━━ Records for the task
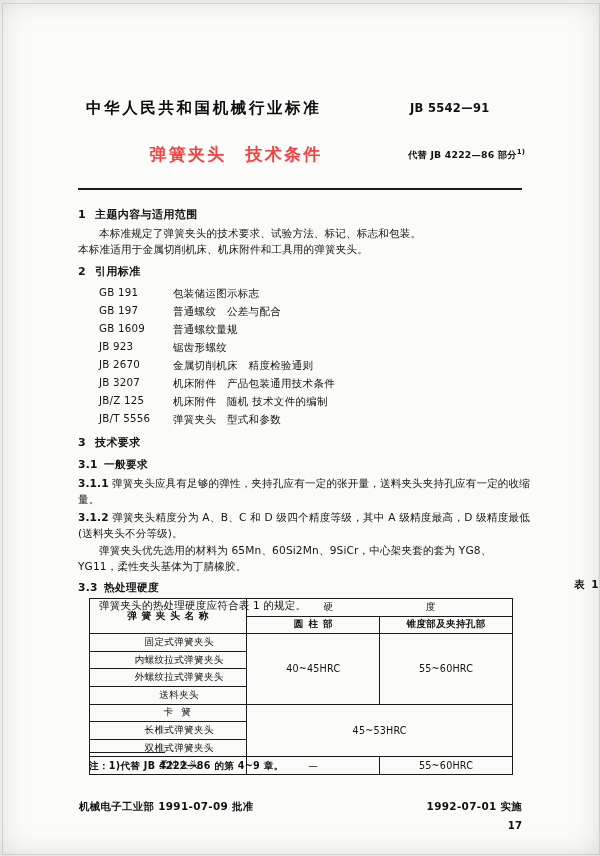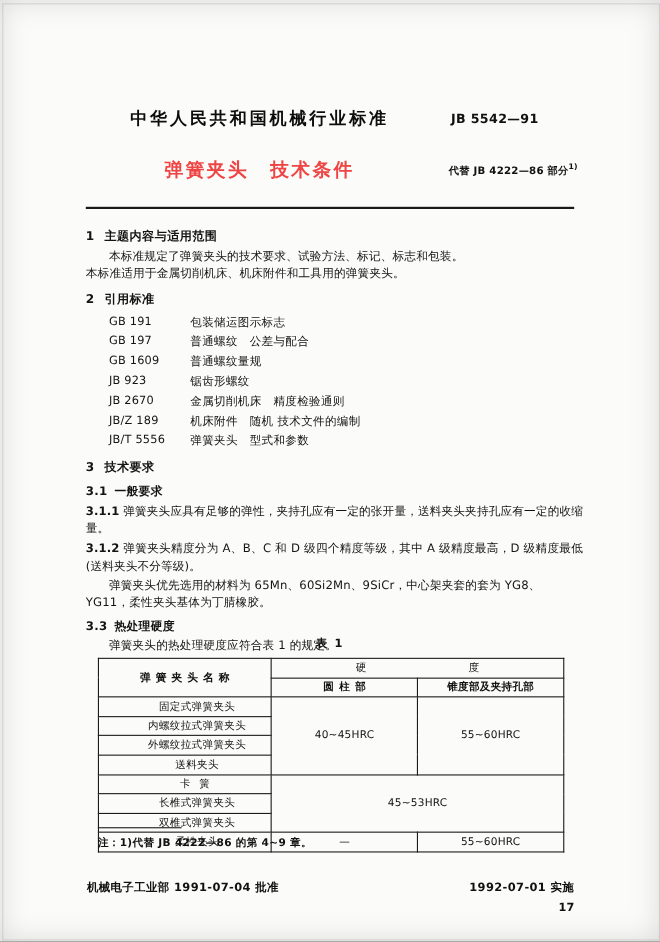--- a/index.html
+++ b/index.html
@@ -40,7 +40,7 @@
     left: 86px;
     top: 98px;
     width: 300px;
-    text-align: center;
+    text-align: left;
     font-size: 15.5px;
     font-weight: bold;
     letter-spacing: 2.6px;

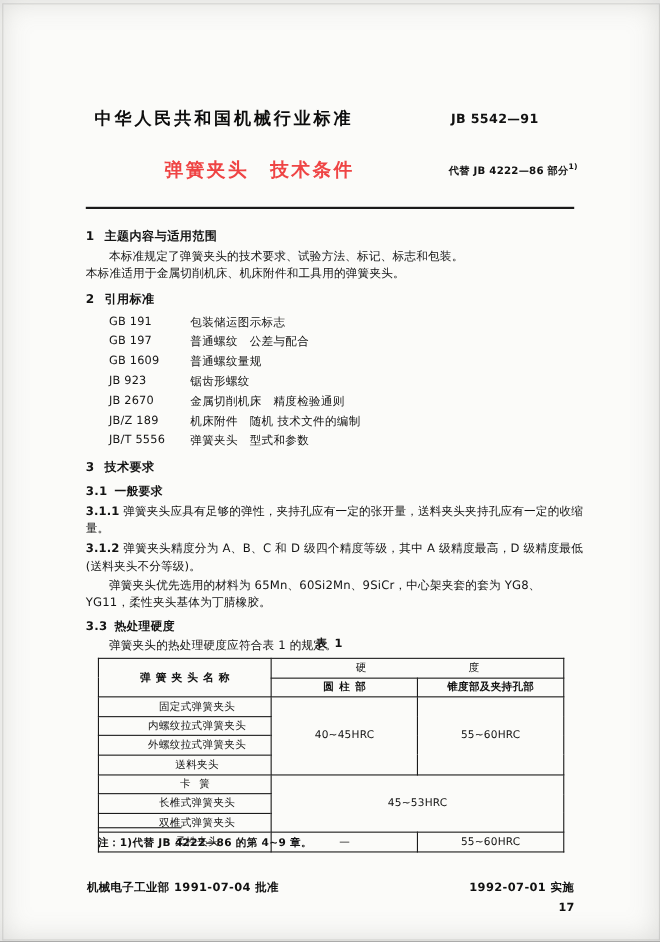--- a/index.html
+++ b/index.html
@@ -304,6 +304,10 @@
         <span class="ref-name">金属切削机床　精度检验通则</span>
       </div>
       <div class="ref-row">
+        <span class="ref-code">JB 3207</span>
+        <span class="ref-name">机床附件　产品包装通用技术条件</span>
+      </div>
+      <div class="ref-row">
         <span class="ref-code">JB/Z 189</span>
         <span class="ref-name">机床附件　随机 技术文件的编制</span>
       </div>

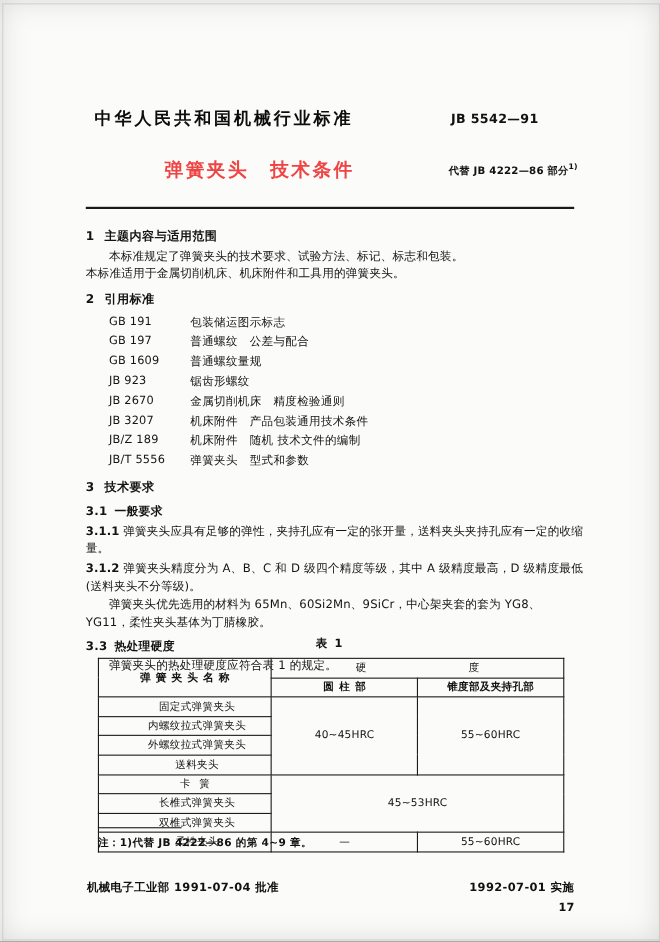--- a/index.html
+++ b/index.html
@@ -308,7 +308,7 @@
         <span class="ref-name">机床附件　产品包装通用技术条件</span>
       </div>
       <div class="ref-row">
-        <span class="ref-code">JB/Z 189</span>
+        <span class="ref-code">JB/Z 125</span>
         <span class="ref-name">机床附件　随机 技术文件的编制</span>
       </div>
       <div class="ref-row">

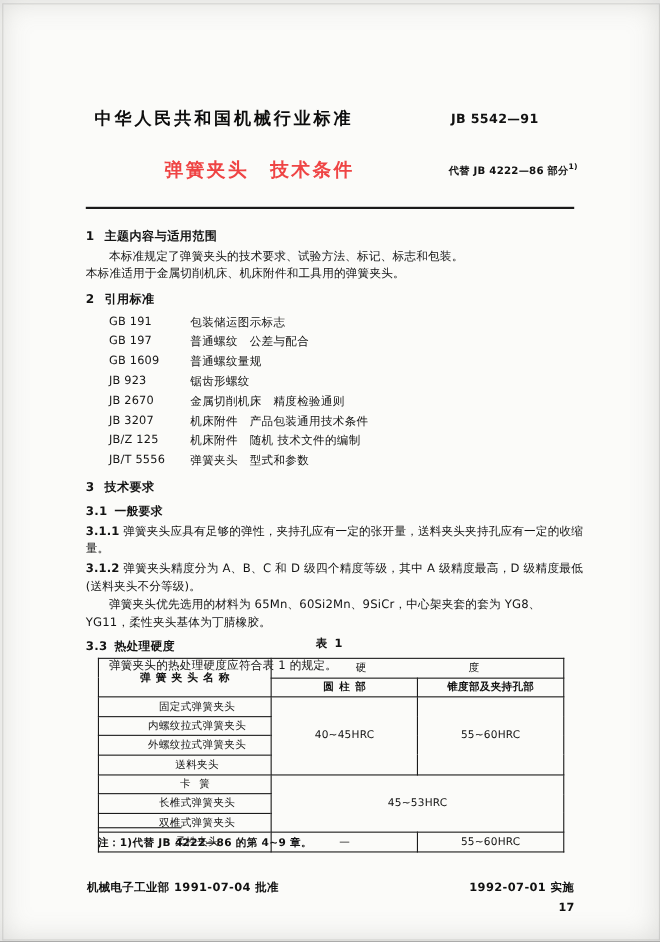--- a/index.html
+++ b/index.html
@@ -163,7 +163,7 @@
     left: 0;
     top: 578px;
     width: 600px;
-    text-align: center;
+    text-align: right;
     font-size: 10.4px;
     font-weight: bold;
     letter-spacing: 1.5px;

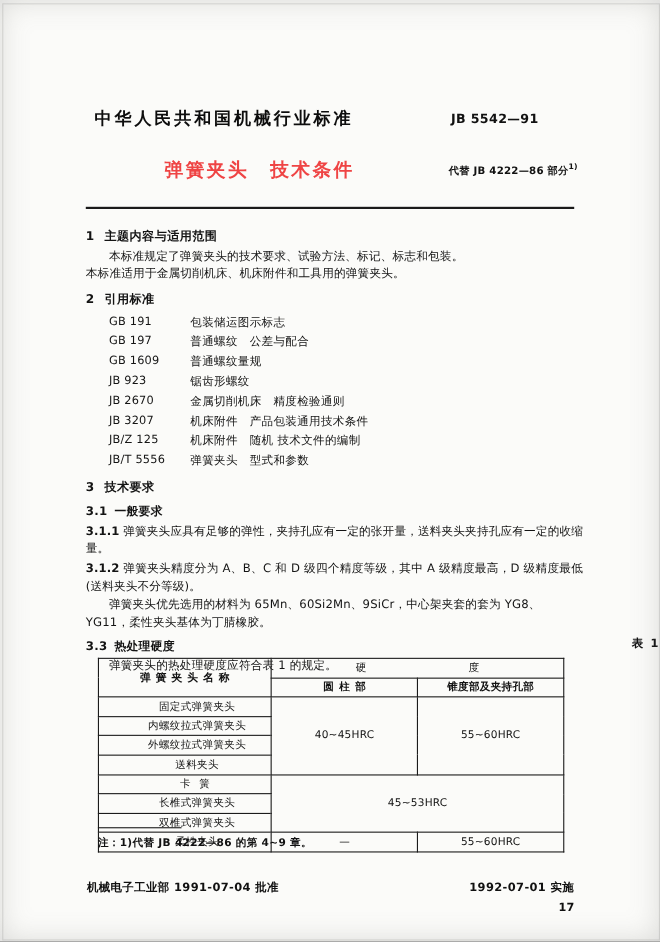--- a/index.html
+++ b/index.html
@@ -411,7 +411,7 @@
   <div class="fn-rule"></div>
   <div class="footnote">注：1)代替 JB 4222—86 的第 4~9 章。</div>
 
-  <div class="ftr-left">机械电子工业部 1991-07-04 批准</div>
+  <div class="ftr-left">机械电子工业部 1991-07-09 批准</div>
   <div class="ftr-right">1992-07-01 实施</div>
   <div class="pg-num">17</div>
 

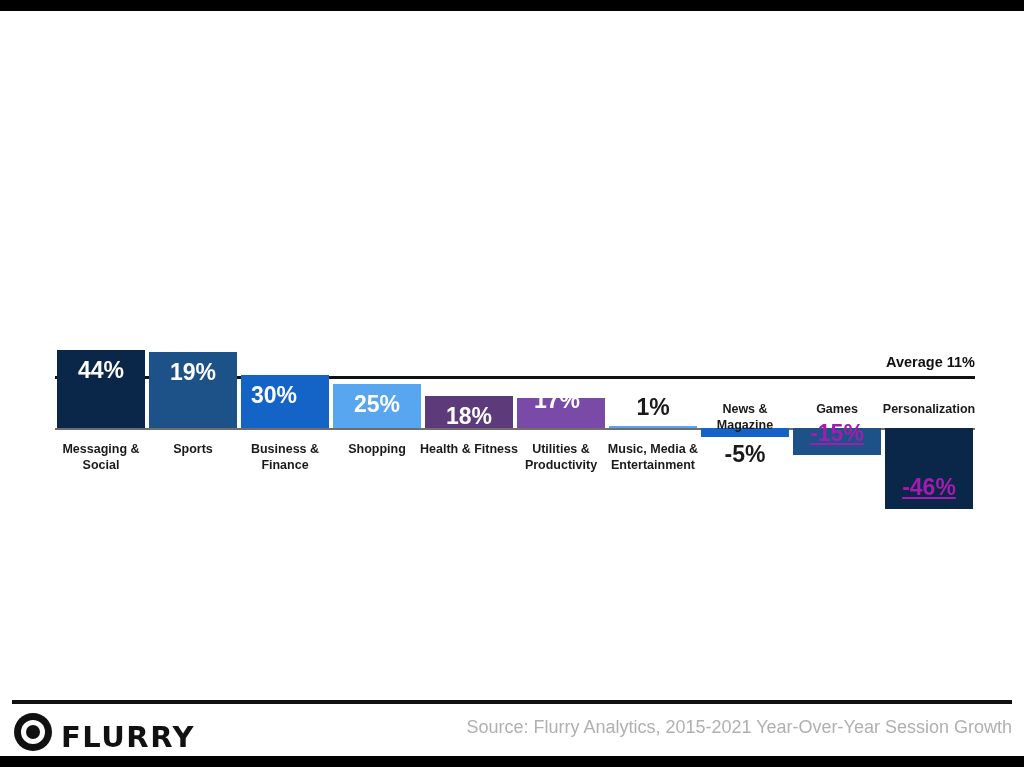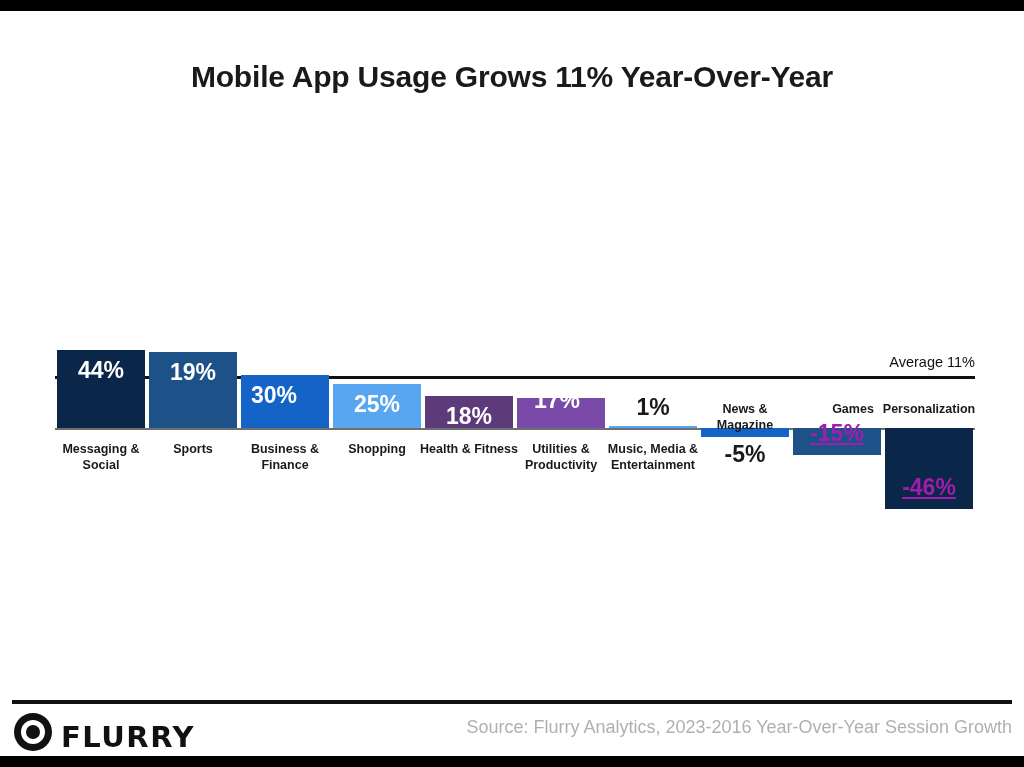--- a/index.html
+++ b/index.html
@@ -186,7 +186,6 @@
   <div class="band band-top"></div>
   <div class="band band-bottom"></div>
 
-  <div class="title">Mobile App Usage Grows 11% Year-Over-Year</div>
 
   <div id="plot">
     <div class="avg-line"></div>

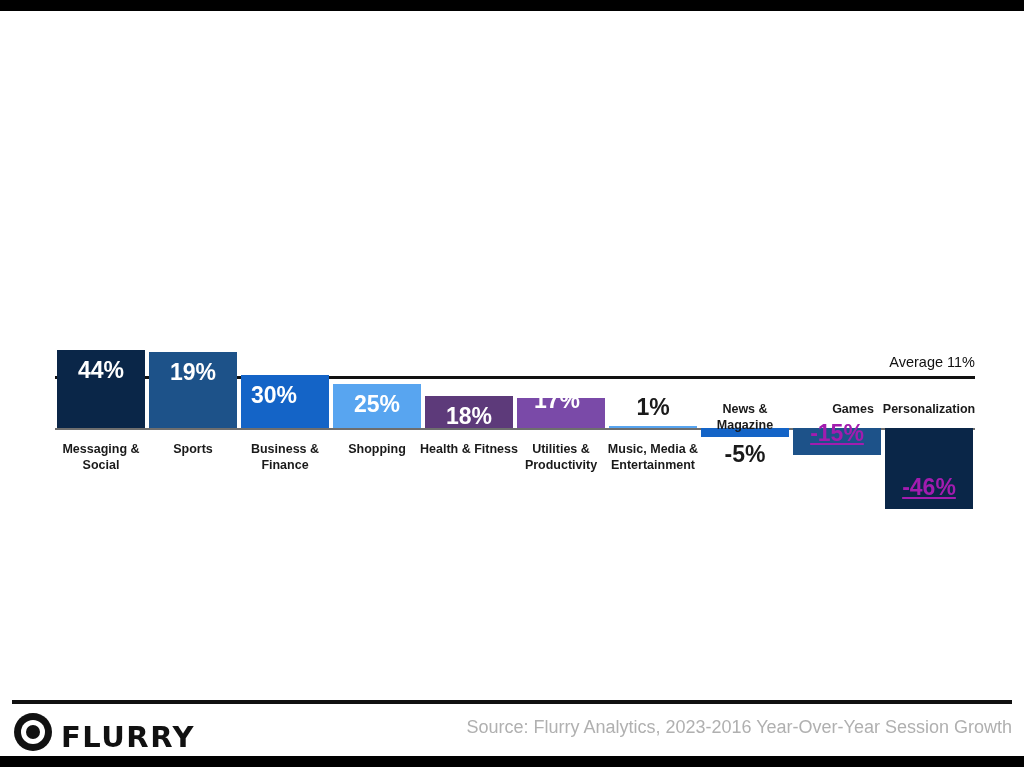--- a/index.html
+++ b/index.html
@@ -85,7 +85,7 @@
     right: 0;
     top: 194px;
     font-size: 14.5px;
-    font-weight: normal;
+    font-weight: bold;
     color: #111111;
     white-space: nowrap;
   }

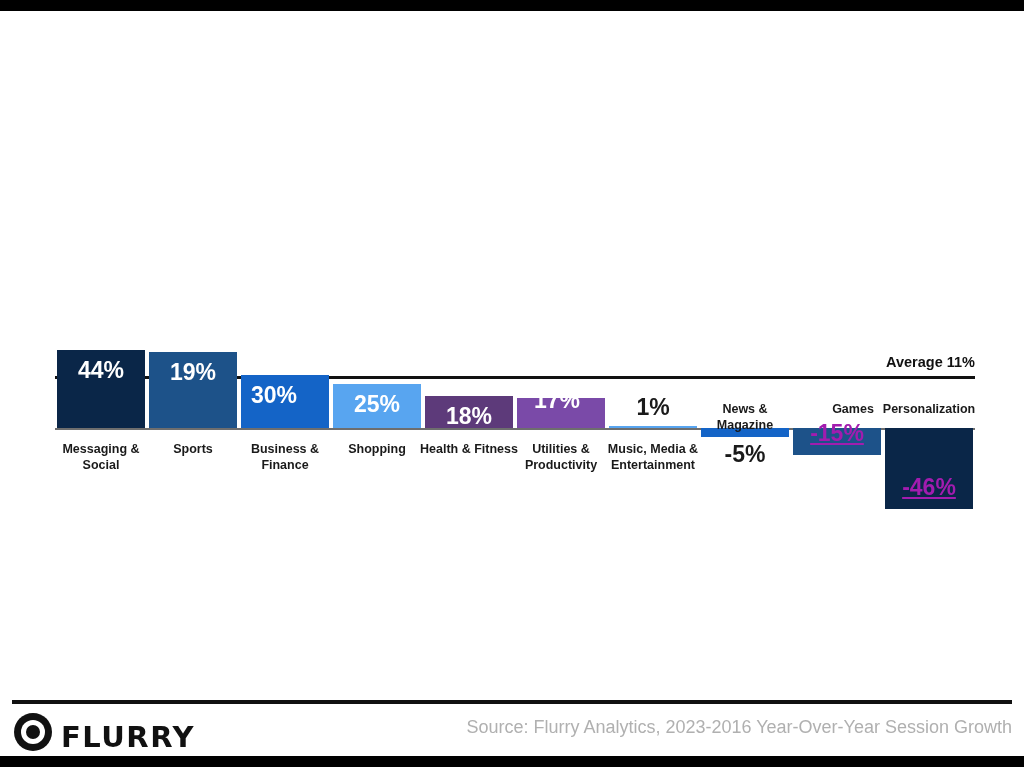--- a/index.html
+++ b/index.html
@@ -218,7 +218,7 @@
         <div class="cat-label" style="left: 638px; width: 104px; top: 242px;">News &amp; Magazine</div>
         <div class="bar" style="left: 738px; width: 88px; height: 26.55px; background: rgb(29, 82, 137); top: 268px;"></div>
         <div class="bar-value inside-bottom" style="left: 738px; width: 88px; top: 259.55px;">-15%</div>
-        <div class="cat-label" style="left: 746px; width: 104px; top: 242px; text-align: center;">Games</div>
+        <div class="cat-label" style="left: 730px; width: 104px; top: 242px; text-align: center;">Games</div>
         <div class="bar" style="left: 830px; width: 88px; height: 81.42px; background: rgb(10, 38, 72); top: 268px;"></div>
         <div class="bar-value inside-bottom" style="left: 830px; width: 88px; top: 314.42px;">-46%</div>
         <div class="cat-label" style="left: 822px; width: 104px; top: 242px;">Personalization</div>

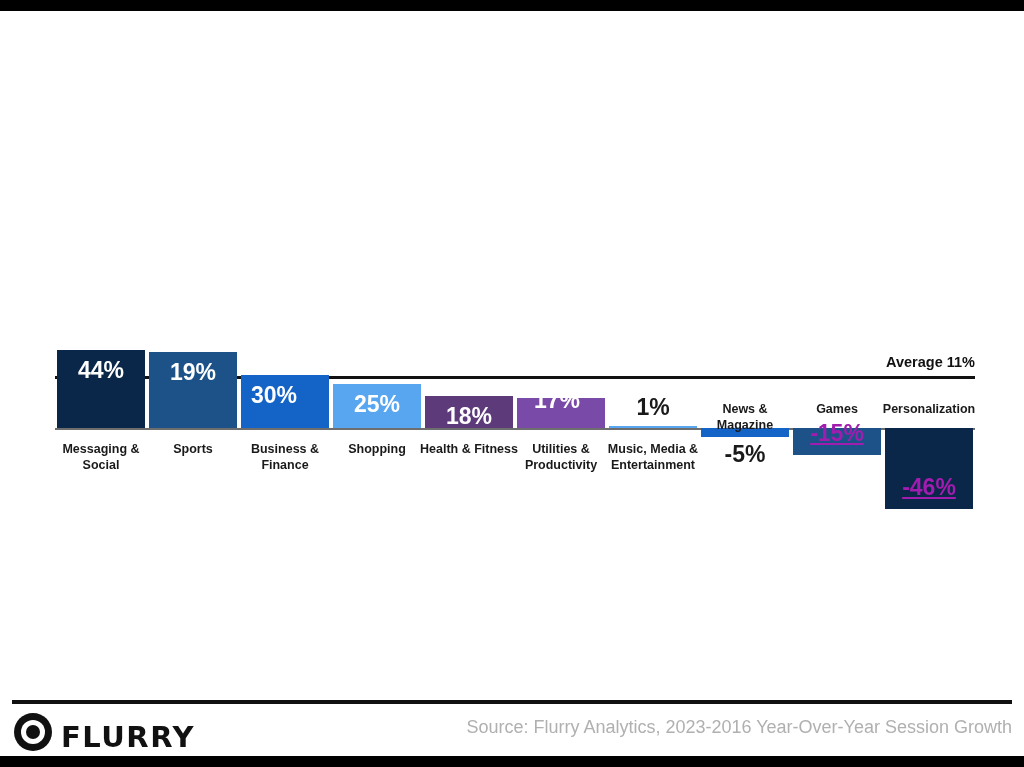--- a/index.html
+++ b/index.html
@@ -230,7 +230,7 @@
     <span class="logo-mark"></span>
     <span class="logo-text">FLURRY</span>
   </div>
-  <div class="source">Source: Flurry Analytics, 2023-2016 Year-Over-Year Session Growth</div>
+  <div class="source">Source: Flurry Analytics, 2015-2021 Year-Over-Year Session Growth</div>
 
 </div>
━━━━
■ Task brief: Whenever the word "source" shows up in a line, that line counts. Say how many lines of the data count, giving the number alone.

■ The answer: 2